2. Market structure and actors

For the data harmonisation services and products developed during the HUMBOLDT project, the following primary and secondary markets were identified:

Primary market:

  • National INSPIRE-responsible bodies (LMOs)
  • INSPIRE SDICs
  • GIS developers implementing applications with data harmonisation issues.
  • Parties that have to use/offer heterogeneous data from various sources (Data Custodians/Data Integrators)

Secondary market:

  • People/institutions faced with spatial data interoperability difficulties in a cross-border situation or other application fields.
  • Other parties interested in data harmonisation.
  • Thematically related European or Industry Projects.

These are in total several thousand potential customers in Europe alone who are currently for the largest part due to a lack of tools and processes not investing into data harmonisation, but rather perform re-collection of data or just use heterogeneous data sets.

To summarize, the market for data harmonisation services and products is in a competitive situation. It is evolving and changing quickly with both customers and market actors using very different approaches to data harmonisation.

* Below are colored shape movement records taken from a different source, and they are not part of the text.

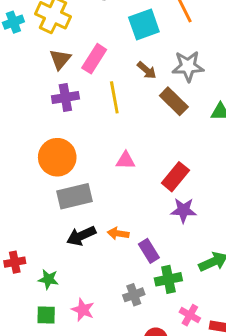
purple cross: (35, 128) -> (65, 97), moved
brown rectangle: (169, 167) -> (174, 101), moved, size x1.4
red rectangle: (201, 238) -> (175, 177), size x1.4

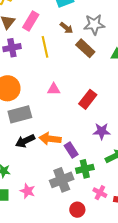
purple star: (183, 210) -> (102, 131), moved
orange arrow: (118, 234) -> (50, 139), size x1.5
gray cross: (134, 295) -> (62, 180), size x1.6

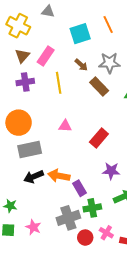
red circle: (77, 210) -> (85, 238), moved

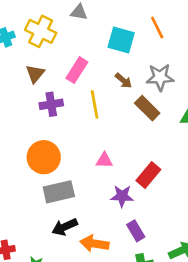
cyan square: (80, 34) -> (121, 40), turned 35
brown triangle: (22, 56) -> (35, 74), moved
purple star: (111, 171) -> (122, 196), moved
orange arrow: (59, 176) -> (94, 244), moved
purple rectangle: (79, 188) -> (136, 231), moved

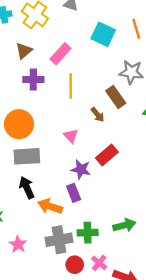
brown arrow: (123, 81) -> (98, 115), moved
pink triangle: (104, 160) -> (71, 136), turned 35
black arrow: (65, 227) -> (27, 188), turned 80
purple rectangle: (136, 231) -> (74, 193), moved

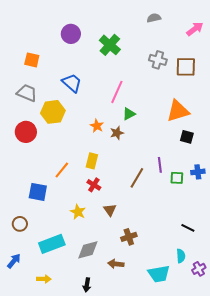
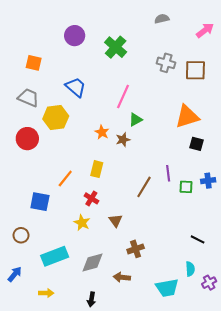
red cross: (94, 185) -> (91, 198), moved

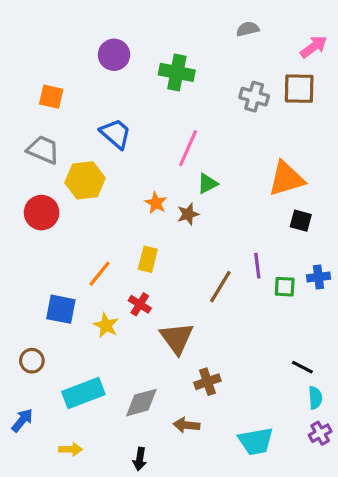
green cross: (116, 47) -> (177, 72), turned -30
brown square: (195, 70) -> (299, 89), moved
brown triangle: (116, 221) -> (177, 338), size x1.6
yellow star: (82, 223) -> (106, 325), moved
cyan semicircle: (190, 269) -> (315, 398), moved

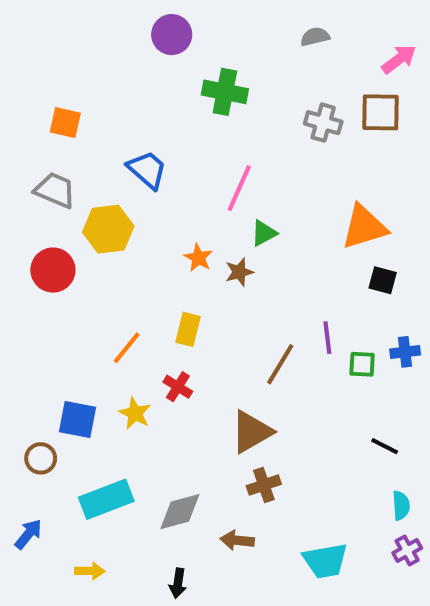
purple circle: (114, 55) -> (172, 35), moved
blue square: (61, 309) -> (78, 419), moved
brown triangle: (177, 338) -> (252, 432), moved, turned 36
black line: (302, 367) -> (385, 446), moved

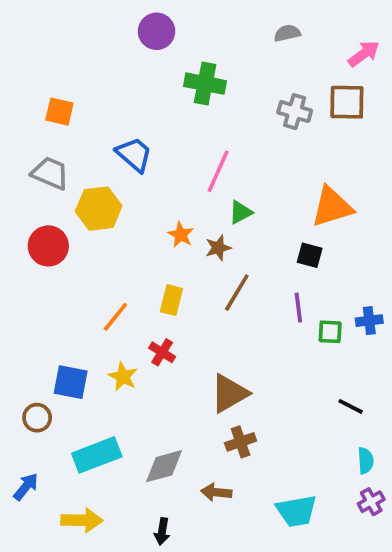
black square: (383, 280) -> (310, 255), moved
brown line: (280, 364) -> (237, 293), moved
yellow arrow: (90, 571) -> (82, 520), size x1.5

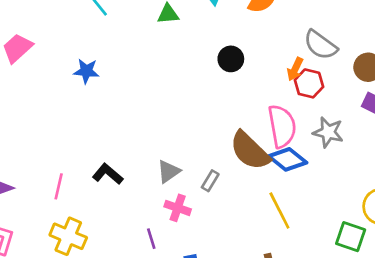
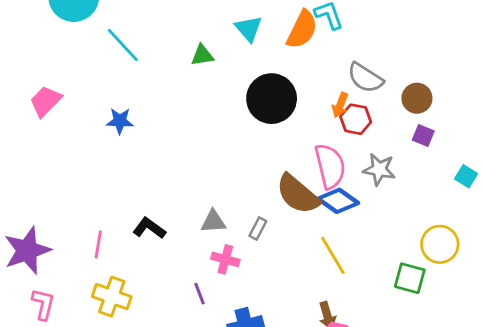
black circle: (231, 59) -> (272, 99), size x1.8
gray triangle: (169, 171) -> (213, 221), turned 35

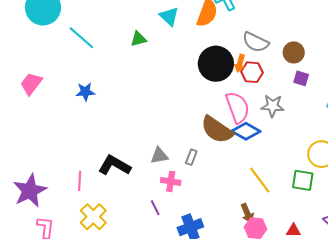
black circle: (272, 99) -> (216, 64), moved
black L-shape: (149, 228) -> (114, 165), size x1.4
yellow line: (333, 255) -> (260, 180), moved
yellow cross: (112, 297) -> (93, 217), turned 32

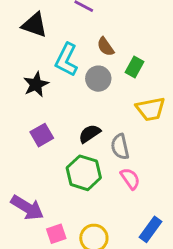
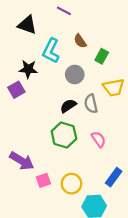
gray circle: (98, 79) -> (75, 75), moved
black star: (36, 84) -> (28, 69), turned 30
purple square: (42, 135) -> (16, 90), moved
gray semicircle: (120, 147) -> (91, 104), moved

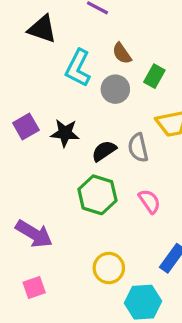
black star: (28, 69) -> (65, 133), moved
gray circle: (75, 75) -> (115, 89), moved
pink square: (43, 180) -> (34, 287), moved

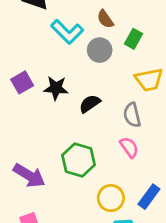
cyan L-shape: (78, 68) -> (67, 32), turned -72
gray semicircle: (138, 148) -> (132, 115), moved
green hexagon: (97, 195) -> (78, 160), moved
yellow circle: (109, 268) -> (111, 198), moved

There are almost no actors that actively promote data harmonisation activities, but rather perform them under different titles such as data transformation, integration or spatial/business analytics.

What is your take on this? Is there a market for specific data harmonisation products and services or are these just special fields of Business Intelligence, Business Integration, or Spatial Data Value Added Services? What’s the right label?

 

The inspire-foss project

The open source community around data harmonisation and transformation is growing steadily. An interesting project that was started in 2010 by Just van den Broecke and others is called inspire-foss and offers “Transformation, storage and web-based delivery for geodata based on European INSPIRE standards using Free and Open Source Software“. The main focus of the inspire-foss project itself at this time is ETL – the transformation of data in an arbitrary spatial data source file to an INSPIRE-compliant schema. Technology-wise, a mix of XSLT, GDAL/OGR, Python and Java is used to create the ETL service. A description of the typical implementation process can be found here. As this process involves activites such as XSLT development and Unix Shell scripting, which might not be for everyone, the group also offers professional support.

For solving other steps of a data harmonisation process, several components are integrated. The deegree inspire node is used for data delivery, while an OpenLayers-based web map application called Heron Mapping Clientis used as a client. In HUMBOLDT, we have also worked closely with the deegree team and recommend using their service as well. This collaboration was tested in projects like GS SOIL.

An interesting topic that came up during INTERGEO, where we met part of the team behind the deegree project, was the format they use internally to configure the mapping between the database and GML. The definition of such mapping models and their usage are still complicated tasks and there was a strong interest in combining efforts to advance a standardised conceptual mapping format. We will definitely follow up on this!